Every place is a gelatinous smorgasbord of rotting horror. You wander through a farm where starving animals wander around before dying, and every shack has snarling villagers ready to stab you through the side. The wood is brittle and old enough to give way at any time, plunging you into the mouth of yet another desperate standoff. Also, the canyon area is a vast maze of wooden walkways. Later, more lavish settings appear, including gothic structures, walls covered in Renaissance paintings, immaculately set dining tables, and each room containing a clever puzzle or a brand-new foe.
While the leash is always tight and you are always energized and energized, there are occasionally open, hub-like areas where you are given a little freedom to explore. The subliminal environmental cues in this game are some of the best we’ve ever seen; this experience alternately feels scripted and emergent while also being tight and controlled.
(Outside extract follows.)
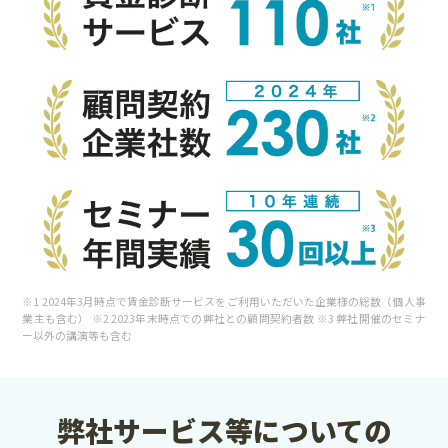
※1 2024年3月時点で賃金診断サービスをご利用いただいた企業様の総数（個人事
業主も含む） ※2 2023年末時点での弊社との顧問契約者数 ※3 弊社開催のセミナ
ー以外の講演等も含む
弊社サービス等についての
It includes all of the series’ game design knowledge, from the awkward, shuffling tension of the first game to the gripping (and frequently disgusting) first-person horror of Resident Evil 7. We’re not so sure about including small side tasks, which consist of fetch quests that require you to kill rats and shoot at covert targets to earn spinels, which can then be used to buy exclusive items from the trader. These shopping list detours, however, have been used for years to bloat open-world games, ruin the tension and force you out of character.
Additionally, Resident Evil has always had its own methods for fostering player curiosity and exploration that support, rather than contradict, the narrative. Given that this game is still fundamentally a narrative one in which each plot point is a puzzle piece you get to uncover and play with joyfully, revealing any story details would be utterly remiss.
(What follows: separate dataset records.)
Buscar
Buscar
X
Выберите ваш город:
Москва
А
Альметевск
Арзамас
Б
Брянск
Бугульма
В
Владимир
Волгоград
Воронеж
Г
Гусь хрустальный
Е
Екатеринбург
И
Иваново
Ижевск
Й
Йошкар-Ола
You can be sure that Resi 4 is still a lavish mash-up of hostage rescue drama and occult horror stories, and those who played the first game will enjoy revisiting old scenes and learning new twists.
A beautiful, tense, campy, gory summary of everything Resident Evil is great at; this game is wonderful. Wherever you are, whether in a rose garden or a torture chamber, there is intimate detail all around you, from the sounds of far-off chants and screams to the sight of a gruesome murder scene or a lovely vase. It is lavish, delicious, and decadent like an extravagant banquet served amidst the wreckage of a terrible conflict. You will feast on it, we assure you.